No, breathing San Francisco air is not like smoking 11 cigarettes

And the guys at Berkeley Earth ought to put out whatever they’ve been smoking and come down to Earth.

So (above) that’s the claim.

It’s based on an error from Richard Muller (you’ll remember him as the fake climate skeptic-turned-believer from a few years ago) that smoking a cigarette is equivalent to inhaling air with a PM2.5 level of 22 micrograms/cubic meter — or about 22 micrograms/cubic meter x 24 cubic meters of air/day = 528 micrograms of PM2.5/day.

Then, according to more misinformation from Muller, if San Francisco air has a PM2.5 concentration of 246 micrograms/cubic meter, then inhaling it is like smoking 246/22 or 11 cigarettes per day.

Doesn’t get much wronger than this.

Smoking a cigarette is worth inhaling 10,000 to 40,0000 micrograms of PM2.5, according to EPA researchers:

That’s a lot more than Muller’s calculus of 528 micrograms/day from a single cigarette.

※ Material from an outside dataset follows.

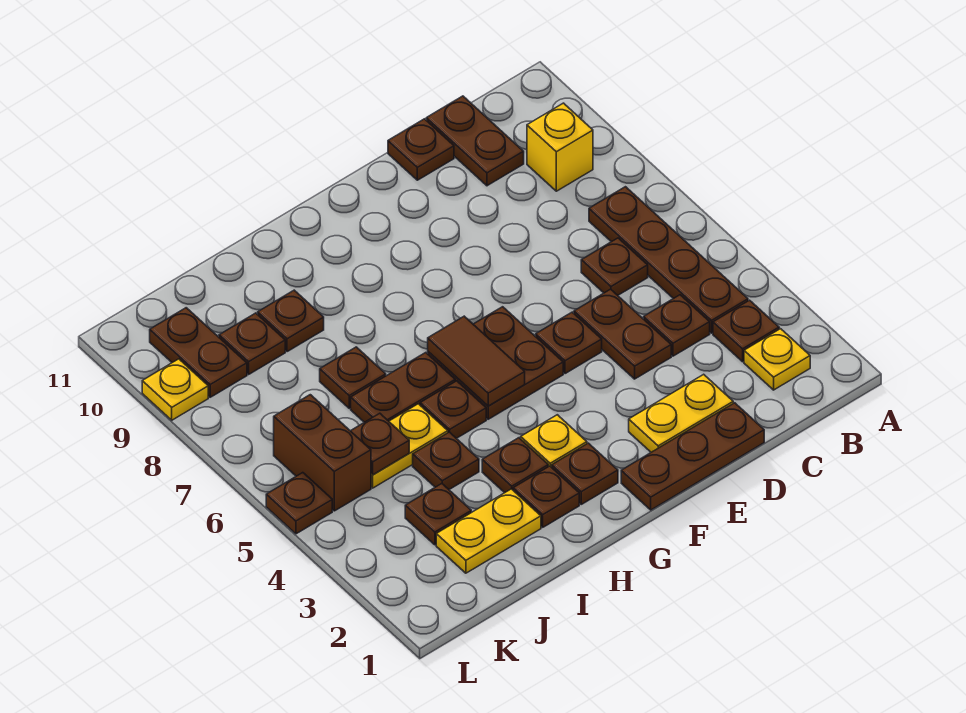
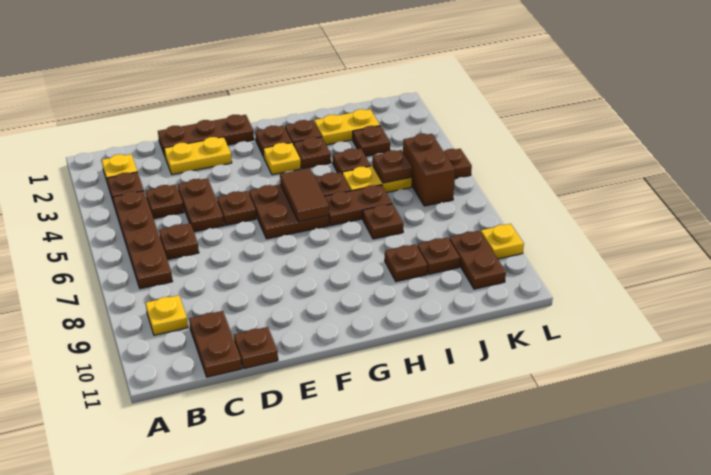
yellow 1x1 brick [527,103,593,191] -> yellow 1x1 plate [146,295,188,335]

So if San Francisco air contains 246 micrograms of PM2.5/cubic meter and you inhale that for 24 hours, you inhale 246 micrograms/cubic meter x 24 cubic meters or 5904 micrograms of PM2.5 — about half of a cigarette.

So Muller — like any good climate bedwetter — is only off by a factor of 20 or so.

Muller is further incorrect in comparing breathing polluted air to smoking. Smokers inhale deeply while polluted air-breathers generally inhale much more shallowly — especially when air is foul. It’s a reflex-like response.